Jehovah’s Witnesses can have their own blood removed for pre-planned surgeries

Jehovah’s Witnesses has updated its policy on blood transfusions to allow members to have their own blood removed, stored, and “given back” in medical procedures.

While the change will enable members to have transfusions of their own blood - in planned surgeries, for example - they continue to be prohibited from receiving the blood of others.

Gerrit Losch, part of the group’s leadership, announced the move saying “each Christian must decide for himself how his blood will be used in medical and surgical care”.

Jehovah’s Witnesses is a Christian-based religious movement, probably best known for its door-to-door evangelism. It claims 144,000 active members in the UK, and nine million worldwide.

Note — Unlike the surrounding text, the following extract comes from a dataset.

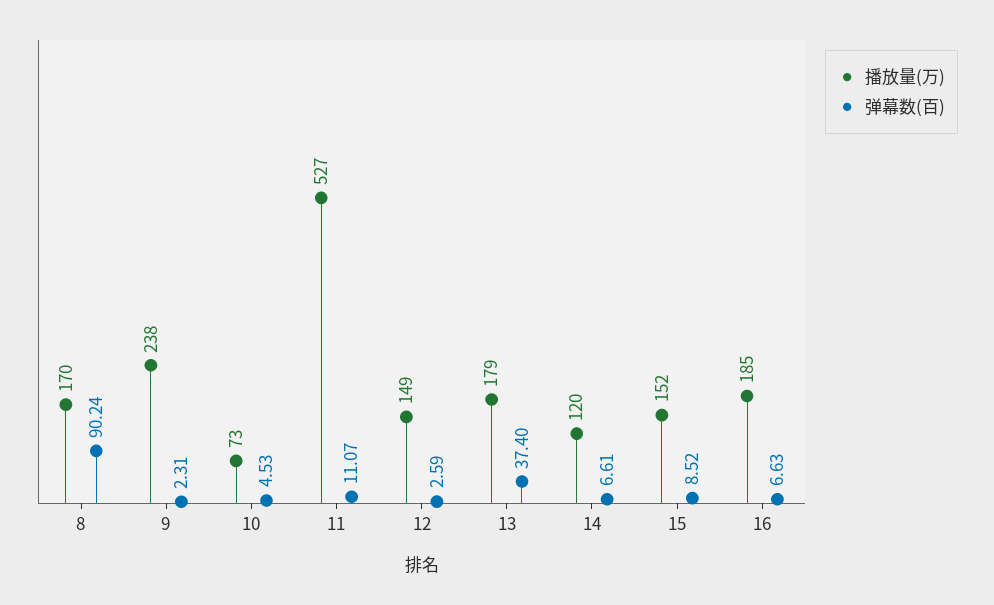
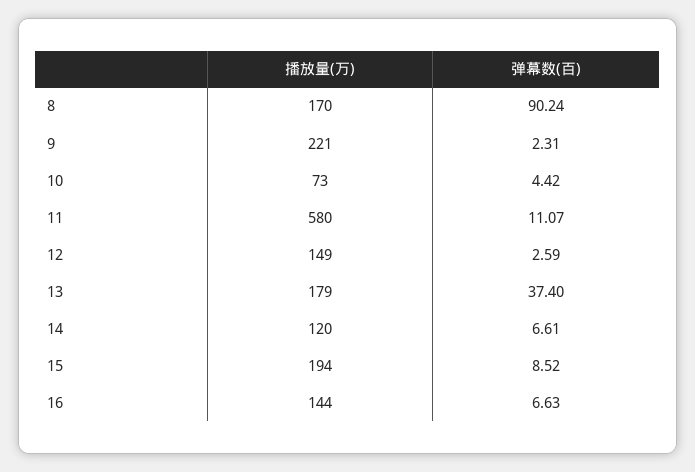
播放量(万), 9: 238 -> 221
弹幕数(百), 10: 4.53 -> 4.42
播放量(万), 11: 527 -> 580
播放量(万), 15: 152 -> 194
播放量(万), 16: 185 -> 144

The group has historically ruled that members cannot accept blood transfusions, as - according to the groups website - both the Old and New Testaments “command us to abstain from blood”.

“Our core belief regarding the sanctity of blood remains unchanged,” a spokesperson for the group said.

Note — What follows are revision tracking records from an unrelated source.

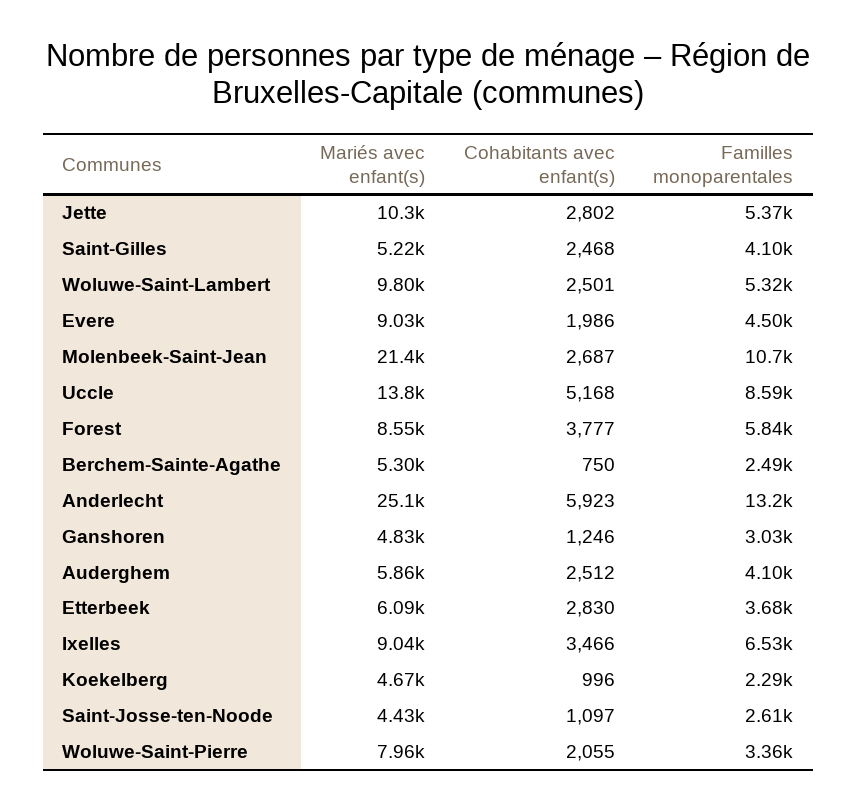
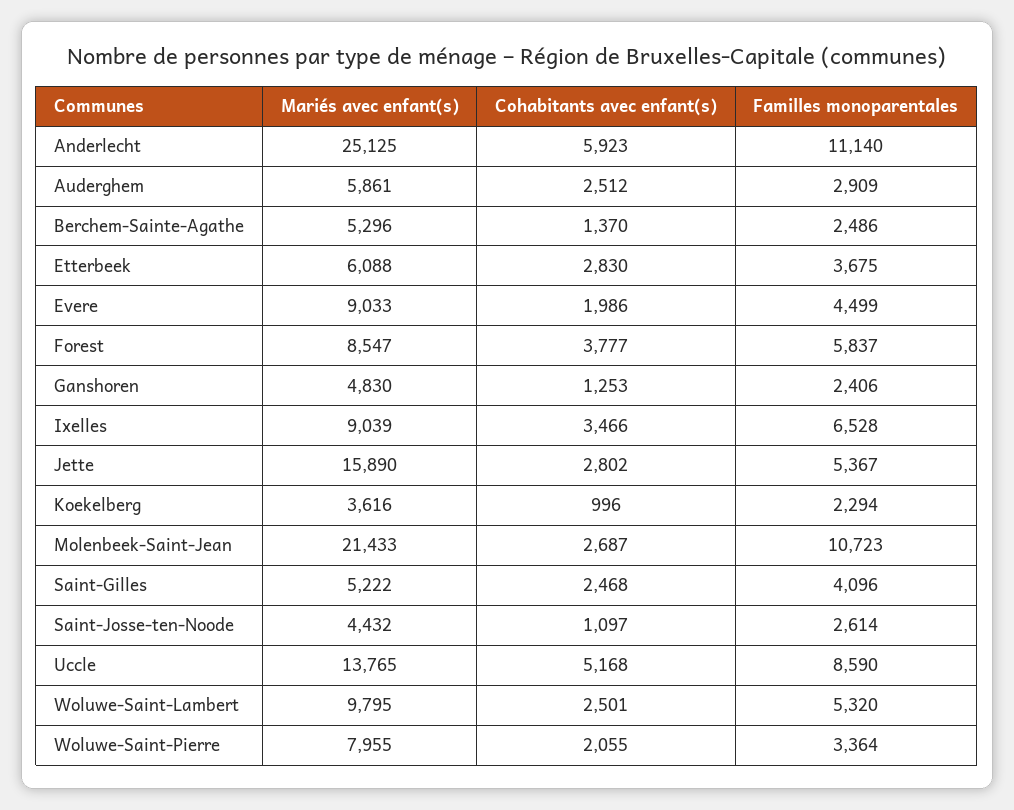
Mariés avec enfant(s), Jette: 10300 -> 15890
Cohabitants avec enfant(s), Berchem-Sainte-Agathe: 750 -> 1370
Familles monoparentales, Anderlecht: 13200 -> 11140
Cohabitants avec enfant(s), Ganshoren: 1246 -> 1253
Familles monoparentales, Ganshoren: 3030 -> 2406
Familles monoparentales, Auderghem: 4100 -> 2909
Mariés avec enfant(s), Koekelberg: 4670 -> 3616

Some former members have criticised the move, saying it “doesn’t go far enough”.

Mitch Melon told the LA Times: “If one of Jehovah’s Witnesses faces a medical emergency with significant blood loss, or if a child requires multiple transfusions to treat certain types of cancers, this policy change does not grant them complete freedom of conscience to accept potentially life-saving interventions involving donated blood”.

In December last year, an Edinburgh court ruled doctors would be able to give a blood transfusion to a teenage Jehovah’s Witness if she needed one following an operation.

The 14-year-old girl told medics she did not consent to a transfusion because of her religious beliefs, but lawyers for a Scottish health board sought an order to allow the procedure to go ahead if the girl’s life was at risk.

The order was granted, as Judge Lady Tait said she was satisfied it was in the child’s best interests “giving appropriate weight to her views”.